Already, some confusion over utility rates has ensued. In January, the state water company Azersu increased prices after issuance of a government decree that dictated that certain prices denominated in the new manats be rounded up. The increase was taken as a sign of further price hikes to come. By law, however, only the Ministry of Economic Development's Tariffs Council can set energy and water rates. After the Council intervened, the price increase was reversed.
Other observers object that the government should have held off on reform until it could judge the fiscal impact of fresh oil revenue that is expected to flow into government coffers soon. "Azerbaijan expects a huge inflow of oil money into the country within the coming years," commented Ali Masimov, a member of parliament from the Yeni Sisayet alliance, and prime minister of Azerbaijan from 1992 to 1993. "I think it would be rational to wait and see . . . how these increased revenues affect the country's economy and financial system."
Inglab Akhmadov, director of the Public Finances Monitoring Center, a Baku-based non-governmental organization, also believes that the government should have proceeded with greater caution.
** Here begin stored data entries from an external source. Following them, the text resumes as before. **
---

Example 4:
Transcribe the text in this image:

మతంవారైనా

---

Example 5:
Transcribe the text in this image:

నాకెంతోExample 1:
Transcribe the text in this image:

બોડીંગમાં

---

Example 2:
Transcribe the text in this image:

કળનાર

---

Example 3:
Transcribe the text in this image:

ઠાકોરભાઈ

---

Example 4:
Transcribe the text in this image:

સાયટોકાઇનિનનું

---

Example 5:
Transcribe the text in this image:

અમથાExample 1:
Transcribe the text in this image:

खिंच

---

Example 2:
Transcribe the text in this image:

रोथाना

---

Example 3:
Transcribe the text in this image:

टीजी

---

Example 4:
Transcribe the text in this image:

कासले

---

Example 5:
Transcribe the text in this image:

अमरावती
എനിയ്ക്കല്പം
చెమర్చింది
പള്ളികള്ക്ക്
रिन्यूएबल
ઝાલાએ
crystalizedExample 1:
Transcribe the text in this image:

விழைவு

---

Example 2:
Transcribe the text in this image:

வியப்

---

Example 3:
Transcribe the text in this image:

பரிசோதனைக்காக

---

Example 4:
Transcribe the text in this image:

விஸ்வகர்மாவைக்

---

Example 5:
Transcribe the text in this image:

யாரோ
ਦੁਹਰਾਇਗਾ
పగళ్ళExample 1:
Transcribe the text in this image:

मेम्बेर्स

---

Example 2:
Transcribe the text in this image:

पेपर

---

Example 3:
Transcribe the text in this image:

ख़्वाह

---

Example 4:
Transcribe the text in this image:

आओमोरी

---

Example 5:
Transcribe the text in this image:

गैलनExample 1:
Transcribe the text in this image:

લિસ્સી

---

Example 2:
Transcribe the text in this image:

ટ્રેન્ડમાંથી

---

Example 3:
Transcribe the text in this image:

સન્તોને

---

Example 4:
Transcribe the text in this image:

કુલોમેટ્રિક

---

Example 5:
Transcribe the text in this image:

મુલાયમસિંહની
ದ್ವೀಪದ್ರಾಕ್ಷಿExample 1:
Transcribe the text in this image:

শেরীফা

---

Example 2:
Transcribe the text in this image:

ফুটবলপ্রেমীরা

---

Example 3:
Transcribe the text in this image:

Upcoming reforms that will allow private companies to manage housing, water supplies, sewage systems and electricity could upset calculations for inflation, he noted.
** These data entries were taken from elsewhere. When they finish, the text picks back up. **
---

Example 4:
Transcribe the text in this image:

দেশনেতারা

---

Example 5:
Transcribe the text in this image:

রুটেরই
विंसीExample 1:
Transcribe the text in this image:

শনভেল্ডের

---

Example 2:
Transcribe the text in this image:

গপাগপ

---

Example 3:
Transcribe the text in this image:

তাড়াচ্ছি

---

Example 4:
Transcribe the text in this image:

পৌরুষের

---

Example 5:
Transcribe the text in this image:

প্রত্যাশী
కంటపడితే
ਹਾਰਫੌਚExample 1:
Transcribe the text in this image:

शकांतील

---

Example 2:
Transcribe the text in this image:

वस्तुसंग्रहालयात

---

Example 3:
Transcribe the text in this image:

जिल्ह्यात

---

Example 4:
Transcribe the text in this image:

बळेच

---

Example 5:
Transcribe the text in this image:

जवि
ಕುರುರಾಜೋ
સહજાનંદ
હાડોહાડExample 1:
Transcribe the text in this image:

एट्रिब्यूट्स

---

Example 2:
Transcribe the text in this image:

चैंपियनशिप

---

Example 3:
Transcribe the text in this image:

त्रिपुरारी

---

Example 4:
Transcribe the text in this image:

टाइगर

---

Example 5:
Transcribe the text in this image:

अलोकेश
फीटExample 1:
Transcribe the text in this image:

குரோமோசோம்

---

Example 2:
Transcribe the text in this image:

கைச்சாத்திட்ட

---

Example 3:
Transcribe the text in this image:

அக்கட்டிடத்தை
"It would be efficient if the government would wait for the results of these reforms and then determine the optimal caliber of denomination [the exchange rate between the old and new currency denominations]." [The Public Finances Monitoring Center is funded in part by the Open Society Institute-Assistance Foundation Azerbaijan. EurasiaNet.org is run under the auspices of the New York-based Open Society Institute.]
The similarity between Soviet-era prices and prices denominated in the new manats already appears to have had some psychological effects on shoppers. A loaf of bread now costs 20 gyapik (formerly 1,000 AZM), a ride on the Baku metro 5 gyapik (formerly 250 AZM), and a kilogram of meat 3 manats 60 gyapik (formerly about 18,000 AZM). The National Bank's Alim Guliyev believes that the lower-denominated prices will facilitate the transition to the new banknotes and coins for elderly people, but the similarity could make it harder for consumers to watch for inflation, as well. Prices for some goods have increased by 25 percent since the beginning of 2006, according to Turan News Agency's Marketwatch, but the increase has not sparked any loud protests, and has been ignored by the media.
A generation gap, however, appears to mark popular evaluations of the currency reform. Exchange office posters that explain the new currency denomination are published only in Azeri, using the Latin alphabet; older generation Azerbaijanis who are better accustomed to Azeri Cyrillic who speak only Russian are left to fend for themselves.
"When they switched . . . to the new alphabet in 2002 [from Cyrillic to Latin], I lost the ability to read newspapers and follow events. We became illiterate, in fact," complained 76-year-old pensioner Yashar Mammadov. "Now we are not able to count our money."
But for some younger generation Azerbaijanis, as the government hopes, the new bills are just a sign of prosperity to come. Commented 20-year-old Baku State University student Anar Aliyev: "[I]f I try to spend this money somewhere in Portugal, people might never notice the difference from the euro."
Rovshan Ismayilov is a freelance journalist based in Baku.